Anti-wear agents: Anti-wear agents work to protect parts of the engine that are susceptible to high temperatures such as cylinder walls, piston rings, lifters and cams. These additives form a protective layer on these components and prevent the friction that can occur because of metal-to-metal contact. They also act as antioxidants and are used up over time.
ZDDP: ZDDP (zinc diakyl-dithiophosphate) is a zinc and phosphorus compound that until recently, formed a component of anti-wear additives. However, because of its propensity to damage the catalyst in converters, fewer oils now contain it. Even so, older vehicles that have a flat-tappet camshaft or an altered engine with higher-than-stock spring pressures need special motor oils that include this compound. The ZDDP provides the necessary lubrication to the cam lobes, lifter bodies, lifter bores and other engine parts.
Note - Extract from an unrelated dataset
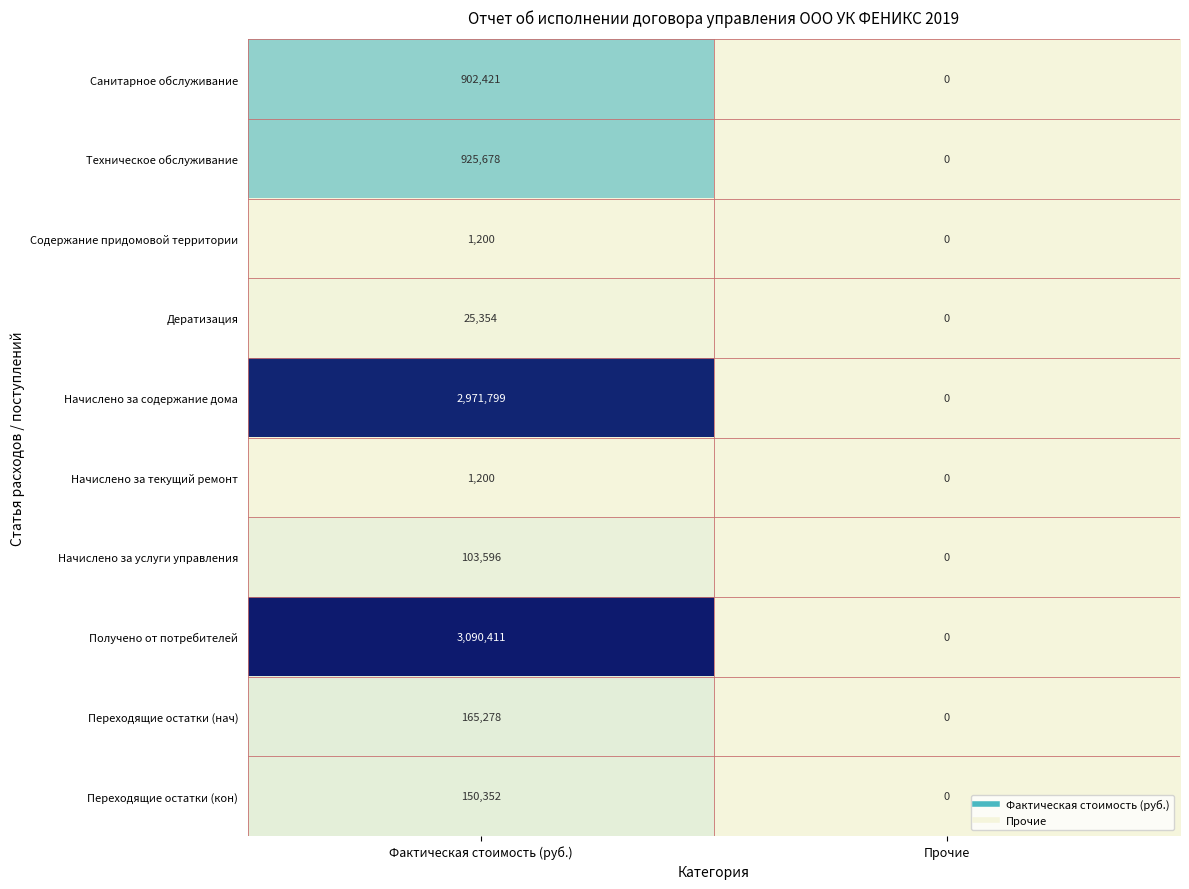

How many data points does each series have?

2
Friction modifiers: Graphite or molybdenum is a friction modifier that helps lower friction when the engine is operating under high temperatures and heavy loads. These additives also help you conserve fuel. They lose their effectiveness over the life of the motor oil.
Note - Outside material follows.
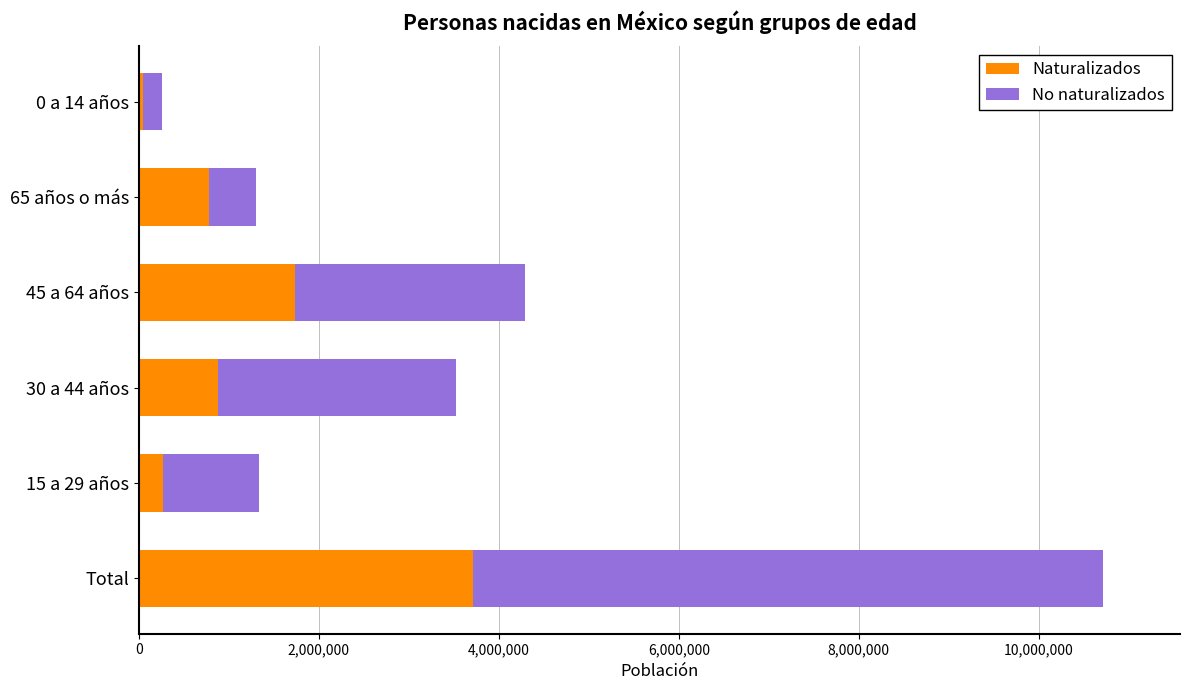

What is the maximum value for Naturalizados?

3710456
Antioxidants: Under conditions of high temperatures in the engine, the motor oil can oxidize when reacting with oxygen. If that happens, the motor oil ages quickly, thickens and forms sludge. Antioxidants work to slow down this oxidation and the forming of deposits. They also help to keep the engine clean and prolong the life of the motor oil.
Anti-foam additives: If the motor oil foams and forms bubbles, it is unable to coat all the important parts of the engine and keep it cool. As a result, it can cause serious damage to your engine, especially under high temperatures. Anti-foam additives prevent air from getting compressed in the oil and the forming of foam even if there is an excess of oil in the crankshaft because of accidental overfilling. In case of engines that have variable camshaft timing, the motor oil must also act as hydraulic fluid. Aerated motor oil will be unable to provide this function.
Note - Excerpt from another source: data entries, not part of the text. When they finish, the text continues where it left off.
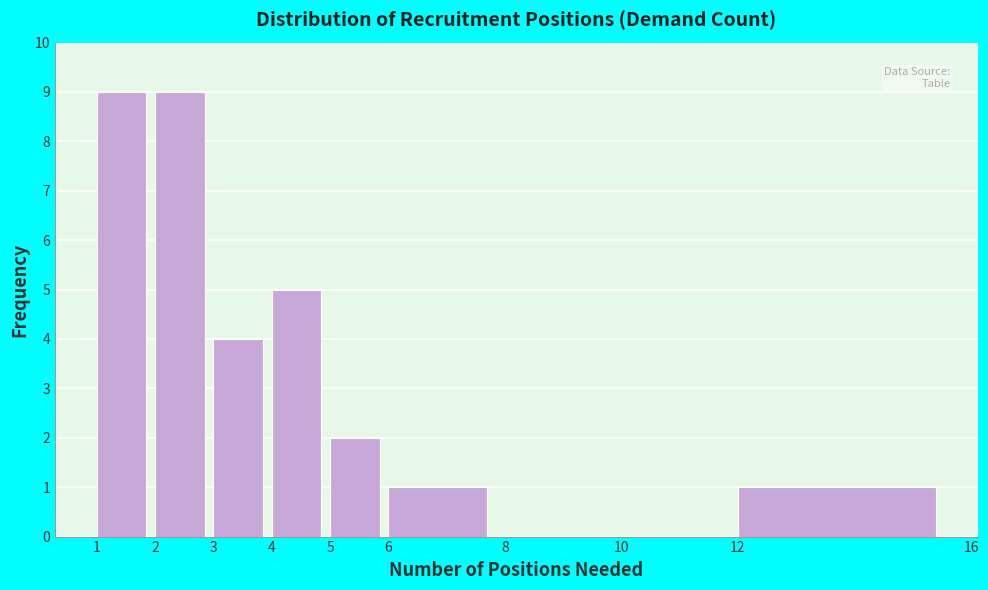

Reading left to right, transcribe this chart: for each bar, give the range it covers on the x-axis and its height. The values are not printed on the chart, so give them approximately, as read against the axis.

1 to 2: 9
2 to 3: 9
3 to 4: 4
4 to 5: 5
5 to 6: 2
6 to 8: 1
8 to 10: 0
10 to 12: 0
12 to 16: 1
Rust and corrosion inhibitors: The internal parts of the engine can rust and corrode because of exposure to moisture and acids. These additives create a film over the parts and protect them against damage from these hazards.
Pour-point depressants: These additives work to prevent the hardening of wax particles in the motor oil under cold conditions. As a result, the motor oil flows freely even at low temperatures and does not need the engine to work harder to pump it. In this way, the engine continues to function effectively despite fluctuations in the outside temperature.
Dexos: Dexos engine oil is specially formulated engine oil created by the General Motors engineers. It is used specifically in GM engines and works to provide a better mileage, reduce emissions and prolong the life of the emissions system. It has better anti-foaming additives and needs changing less frequently as compared to other motor oils. The dexos motor oil has better abilities to prevent the buildup of sludge and also helps protect the catalytic converter from damage. The biggest advantage of dexos is that you can use it in your car at the next oil change even if you have been using other oils previously.